►
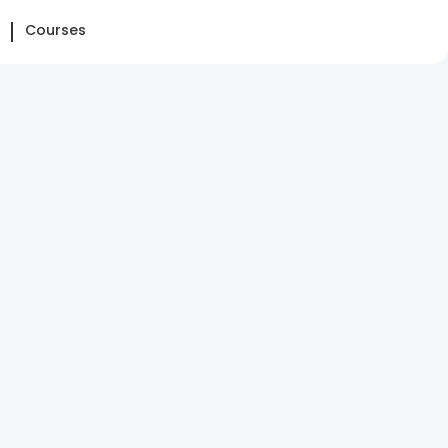
Courses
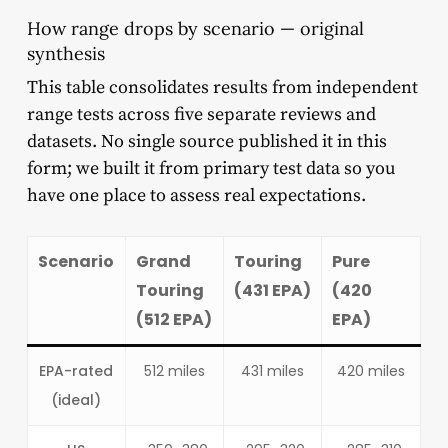
How range drops by scenario — original
synthesis
This table consolidates results from independent
range tests across five separate reviews and
datasets. No single source published it in this
form; we built it from primary test data so you
have one place to assess real expectations.
Scenario
Grand
Touring
Pure
Touring
(431 EPA)
(420
(512 EPA)
EPA)
EPA-rated
512 miles
431 miles
420 miles
(ideal)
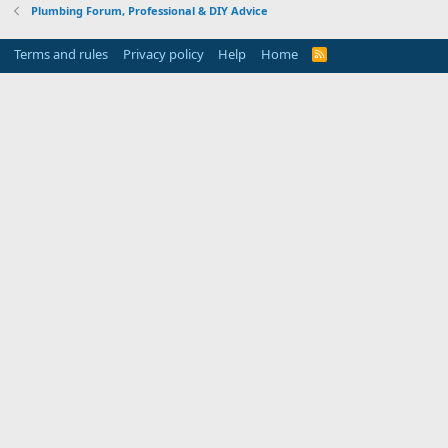
Plumbing Forum, Professional & DIY Advice
Terms and rules
Privacy policy
Help
Home
R
S
S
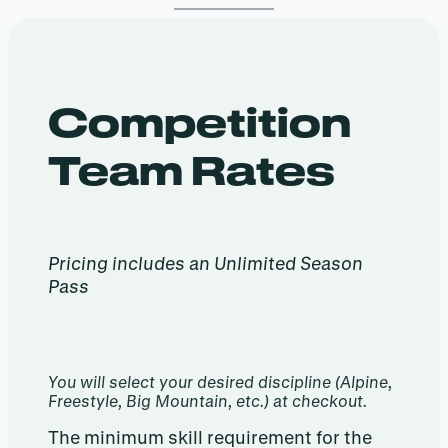
Competition
Team Rates
Pricing includes an Unlimited Season
Pass
You will select your desired discipline (Alpine,
Freestyle, Big Mountain, etc.) at checkout.
The minimum skill requirement for the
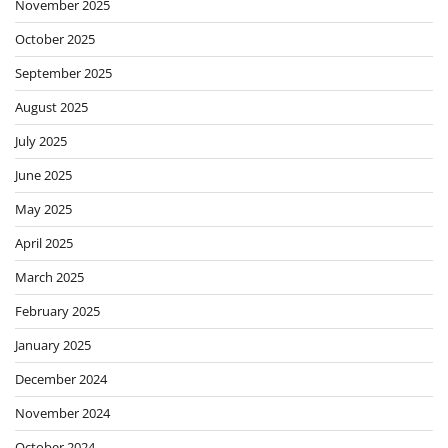
November 2025
October 2025
September 2025
August 2025
July 2025
June 2025
May 2025
April 2025
March 2025
February 2025
January 2025
December 2024
November 2024
October 2024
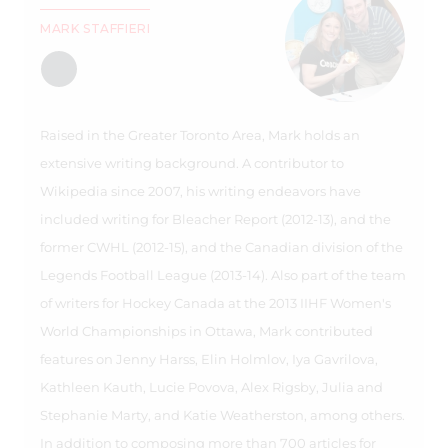
MARK STAFFIERI
Raised in the Greater Toronto Area, Mark holds an
extensive writing background. A contributor to
Wikipedia since 2007, his writing endeavors have
included writing for Bleacher Report (2012-13), and the
former CWHL (2012-15), and the Canadian division of the
Legends Football League (2013-14). Also part of the team
of writers for Hockey Canada at the 2013 IIHF Women's
World Championships in Ottawa, Mark contributed
features on Jenny Harss, Elin Holmlov, Iya Gavrilova,
Kathleen Kauth, Lucie Povova, Alex Rigsby, Julia and
Stephanie Marty, and Katie Weatherston, among others.
In addition to composing more than 700 articles for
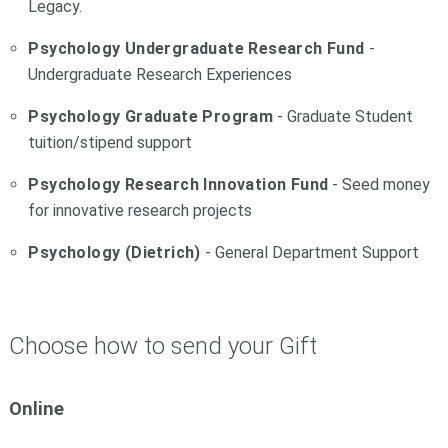
Legacy.
Psychology Undergraduate Research Fund
-
Undergraduate Research Experiences
Psychology Graduate Program
- Graduate Student
tuition/stipend support
Psychology Research Innovation Fund
- Seed money
for innovative research projects
Psychology (Dietrich)
- General Department Support
Choose how to send your Gift
Online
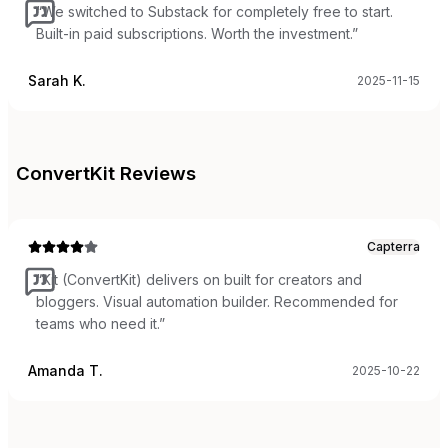
“
We switched to Substack for completely free to start.
Built-in paid subscriptions. Worth the investment.
”
Sarah K.
2025-11-15
ConvertKit
Reviews
Capterra
“
Kit (ConvertKit) delivers on built for creators and
bloggers. Visual automation builder. Recommended for
teams who need it.
”
Amanda T.
2025-10-22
◄
## [Job item]
Your copy should hold each line above exactly and no pictures at all.

## [Response]
Courses
How range drops by scenario — original
synthesis
This table consolidates results from independent
range tests across five separate reviews and
datasets. No single source published it in this
form; we built it from primary test data so you
have one place to assess real expectations.
Scenario
Grand
Touring
Pure
Touring
(431 EPA)
(420
(512 EPA)
EPA)
EPA-rated
512 miles
431 miles
420 miles
(ideal)
Plumbing Forum, Professional & DIY Advice
Terms and rules
Privacy policy
Help
Home
R
S
S
Competition
Team Rates
Pricing includes an Unlimited Season
Pass
You will select your desired discipline (Alpine,
Freestyle, Big Mountain, etc.) at checkout.
The minimum skill requirement for the
November 2025
October 2025
September 2025
August 2025
July 2025
June 2025
May 2025
April 2025
March 2025
February 2025
January 2025
December 2024
November 2024
October 2024
MARK STAFFIERI
Raised in the Greater Toronto Area, Mark holds an
extensive writing background. A contributor to
Wikipedia since 2007, his writing endeavors have
included writing for Bleacher Report (2012-13), and the
former CWHL (2012-15), and the Canadian division of the
Legends Football League (2013-14). Also part of the team
of writers for Hockey Canada at the 2013 IIHF Women's
World Championships in Ottawa, Mark contributed
features on Jenny Harss, Elin Holmlov, Iya Gavrilova,
Kathleen Kauth, Lucie Povova, Alex Rigsby, Julia and
Stephanie Marty, and Katie Weatherston, among others.
In addition to composing more than 700 articles for
Legacy.
Psychology Undergraduate Research Fund
-
Undergraduate Research Experiences
Psychology Graduate Program
- Graduate Student
tuition/stipend support
Psychology Research Innovation Fund
- Seed money
for innovative research projects
Psychology (Dietrich)
- General Department Support
Choose how to send your Gift
Online
“
We switched to Substack for completely free to start.
Built-in paid subscriptions. Worth the investment.
”
Sarah K.
2025-11-15
ConvertKit
Reviews
Capterra
“
Kit (ConvertKit) delivers on built for creators and
bloggers. Visual automation builder. Recommended for
teams who need it.
”
Amanda T.
2025-10-22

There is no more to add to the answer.